%%

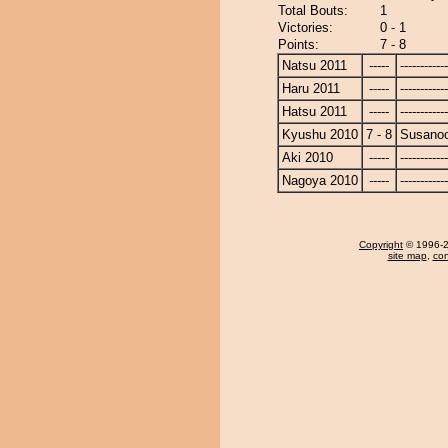
Total Bouts:
1
Victories:
0 - 1
Points:
7 - 8
Natsu 2011
-----
------------
Haru 2011
-----
------------
Hatsu 2011
-----
------------
Kyushu 2010
7 - 8
Susano
Aki 2010
-----
------------
Nagoya 2010
-----
------------
Copyright
© 1996-20
site map
,
con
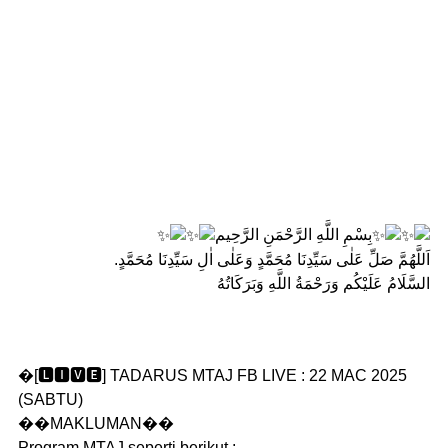
بِسْمِ اللَّهِ الرَّحْمَنِ الرَّحِيم
اَللَّهُمَّ صَلِّ عَلٰى سَيِّدِنَا مُحَمَّدٍ وَعَلٰى اٰلِ سَيِّدِنَا مُحَمَّدٍ.
السَّلَامُ عَلَيْكُم وَرَحْمَةُ اللَّهِ وَبَرَكَاتُهُ
�[🅻🅸🆅🅴] TADARUS MTAJ FB LIVE : 22 MAC 2025
(SABTU)
��MAKLUMAN��
Program MTAJ seperti berikut :-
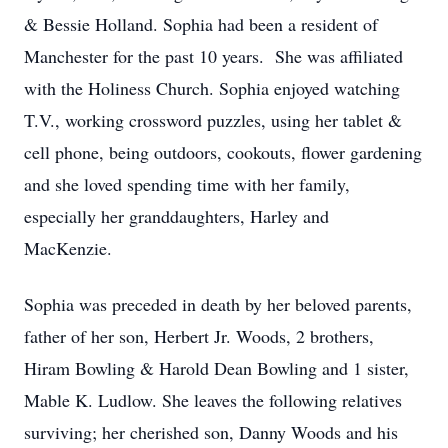
& Bessie Holland. Sophia had been a resident of
Manchester for the past 10 years. She was affiliated
with the Holiness Church. Sophia enjoyed watching
T.V., working crossword puzzles, using her tablet &
cell phone, being outdoors, cookouts, flower gardening
and she loved spending time with her family,
especially her granddaughters, Harley and
MacKenzie.
Sophia was preceded in death by her beloved parents,
father of her son, Herbert Jr. Woods, 2 brothers,
Hiram Bowling & Harold Dean Bowling and 1 sister,
Mable K. Ludlow. She leaves the following relatives
surviving; her cherished son, Danny Woods and his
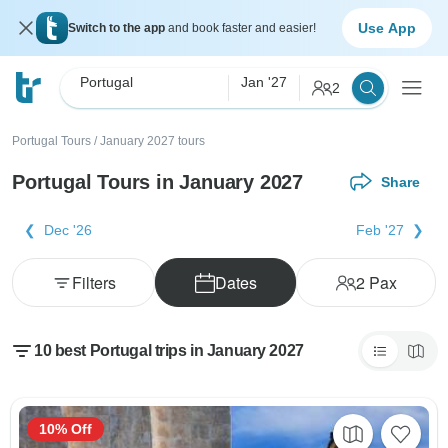
Use App
Switch to the app
and book faster and easier!
Portugal
Jan '27
2
Portugal Tours
/
January 2027 tours
Portugal Tours in January 2027
Share
Dec '26
Feb '27
Filters
Dates
2
Pax
10 best Portugal trips in January 2027
10% Off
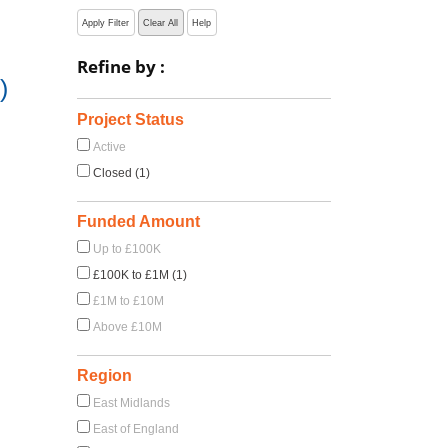
Apply Filter
Clear All
Help
Refine by :
)
Project Status
Active
Closed (1)
Funded Amount
Up to £100K
£100K to £1M (1)
£1M to £10M
Above £10M
Region
East Midlands
East of England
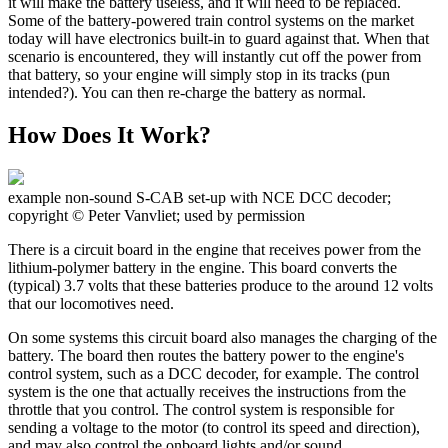
it will make the battery useless, and it will need to be replaced.
Some of the battery-powered train control systems on the market
today will have electronics built-in to guard against that. When that
scenario is encountered, they will instantly cut off the power from
that battery, so your engine will simply stop in its tracks (pun
intended?). You can then re-charge the battery as normal.
How Does It Work?
example non-sound S-CAB set-up with NCE DCC decoder;
copyright © Peter Vanvliet; used by permission
There is a circuit board in the engine that receives power from the
lithium-polymer battery in the engine. This board converts the
(typical) 3.7 volts that these batteries produce to the around 12 volts
that our locomotives need.
On some systems this circuit board also manages the charging of the
battery. The board then routes the battery power to the engine's
control system, such as a DCC decoder, for example. The control
system is the one that actually receives the instructions from the
throttle that you control. The control system is responsible for
sending a voltage to the motor (to control its speed and direction),
and may also control the onboard lights and/or sound.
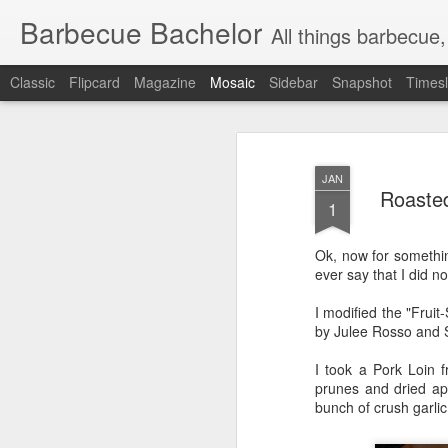
Barbecue Bachelor
All things barbecue,
Classic
Flipcard
Magazine
Mosaic
Sidebar
Snapshot
Timesl
JAN
Roaste
1
Ok, now for somethin
ever say that I did n
I modified the "Fruit
by Julee Rosso and S
I took a Pork Loin f
prunes and dried apr
bunch of crush garlic 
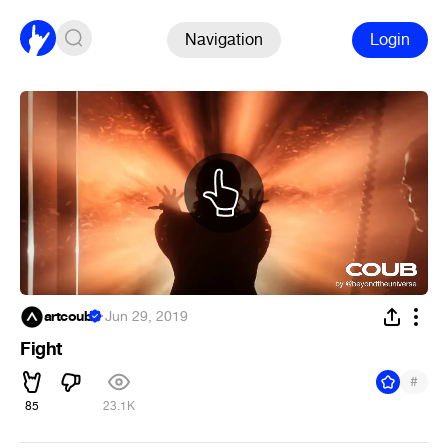
Navigation
Login
artcoub
·
Jun 29, 2019
Fight
#
85
23.1K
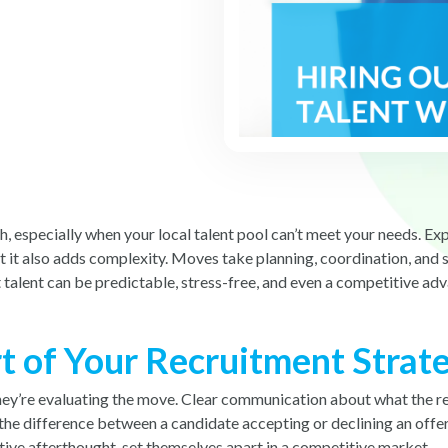
ugh, especially when your local talent pool can’t meet your needs.
t it also adds complexity. Moves take planning, coordination, and 
 talent can be predictable, stress-free, and even a competitive ad
t of Your Recruitment Strat
 they’re evaluating the move. Clear communication about what the r
the difference between a candidate accepting or declining an offer.
rative afterthought, set themselves apart in a competitive market.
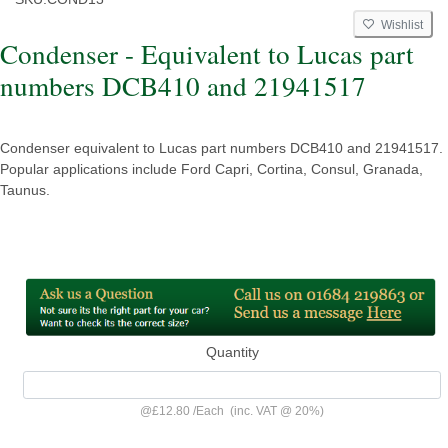
Wishlist
Condenser - Equivalent to Lucas part
numbers DCB410 and 21941517
Condenser equivalent to Lucas part numbers DCB410 and 21941517.
Popular applications include Ford Capri, Cortina, Consul, Granada,
Taunus.
Quantity
@
£12.80
/
Each
(inc. VAT @ 20%)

%%

All lines of the material above should be returned unchanged, but no pictures should be included.

● **Answer to this task**:
Total Bouts:
1
Victories:
0 - 1
Points:
7 - 8
Natsu 2011
-----
------------
Haru 2011
-----
------------
Hatsu 2011
-----
------------
Kyushu 2010
7 - 8
Susano
Aki 2010
-----
------------
Nagoya 2010
-----
------------
Copyright
© 1996-20
site map
,
con
بِسْمِ اللَّهِ الرَّحْمَنِ الرَّحِيم
اَللَّهُمَّ صَلِّ عَلٰى سَيِّدِنَا مُحَمَّدٍ وَعَلٰى اٰلِ سَيِّدِنَا مُحَمَّدٍ.
السَّلَامُ عَلَيْكُم وَرَحْمَةُ اللَّهِ وَبَرَكَاتُهُ
�[🅻🅸🆅🅴] TADARUS MTAJ FB LIVE : 22 MAC 2025
(SABTU)
��MAKLUMAN��
Program MTAJ seperti berikut :-
& Bessie Holland. Sophia had been a resident of
Manchester for the past 10 years. She was affiliated
with the Holiness Church. Sophia enjoyed watching
T.V., working crossword puzzles, using her tablet &
cell phone, being outdoors, cookouts, flower gardening
and she loved spending time with her family,
especially her granddaughters, Harley and
MacKenzie.
Sophia was preceded in death by her beloved parents,
father of her son, Herbert Jr. Woods, 2 brothers,
Hiram Bowling & Harold Dean Bowling and 1 sister,
Mable K. Ludlow. She leaves the following relatives
surviving; her cherished son, Danny Woods and his
Use App
Switch to the app
and book faster and easier!
Portugal
Jan '27
2
Portugal Tours
/
January 2027 tours
Portugal Tours in January 2027
Share
Dec '26
Feb '27
Filters
Dates
2
Pax
10 best Portugal trips in January 2027
10% Off
Apply Filter
Clear All
Help
Refine by :
)
Project Status
Active
Closed (1)
Funded Amount
Up to £100K
£100K to £1M (1)
£1M to £10M
Above £10M
Region
East Midlands
East of England
it will make the battery useless, and it will need to be replaced.
Some of the battery-powered train control systems on the market
today will have electronics built-in to guard against that. When that
scenario is encountered, they will instantly cut off the power from
that battery, so your engine will simply stop in its tracks (pun
intended?). You can then re-charge the battery as normal.
How Does It Work?
example non-sound S-CAB set-up with NCE DCC decoder;
copyright © Peter Vanvliet; used by permission
There is a circuit board in the engine that receives power from the
lithium-polymer battery in the engine. This board converts the
(typical) 3.7 volts that these batteries produce to the around 12 volts
that our locomotives need.
On some systems this circuit board also manages the charging of the
battery. The board then routes the battery power to the engine's
control system, such as a DCC decoder, for example. The control
system is the one that actually receives the instructions from the
throttle that you control. The control system is responsible for
sending a voltage to the motor (to control its speed and direction),
and may also control the onboard lights and/or sound.
Barbecue Bachelor
All things barbecue,
Classic
Flipcard
Magazine
Mosaic
Sidebar
Snapshot
Timesl
JAN
Roaste
1
Ok, now for somethin
ever say that I did n
I modified the "Fruit
by Julee Rosso and S
I took a Pork Loin f
prunes and dried apr
bunch of crush garlic 
Navigation
Login
artcoub
·
Jun 29, 2019
Fight
#
85
23.1K
ugh, especially when your local talent pool can’t meet your needs.
t it also adds complexity. Moves take planning, coordination, and 
 talent can be predictable, stress-free, and even a competitive ad
t of Your Recruitment Strat
 they’re evaluating the move. Clear communication about what the r
the difference between a candidate accepting or declining an offer.
rative afterthought, set themselves apart in a competitive market.
Wishlist
Condenser - Equivalent to Lucas part
numbers DCB410 and 21941517
Condenser equivalent to Lucas part numbers DCB410 and 21941517.
Popular applications include Ford Capri, Cortina, Consul, Granada,
Taunus.
Quantity
@
£12.80
/
Each
(inc. VAT @ 20%)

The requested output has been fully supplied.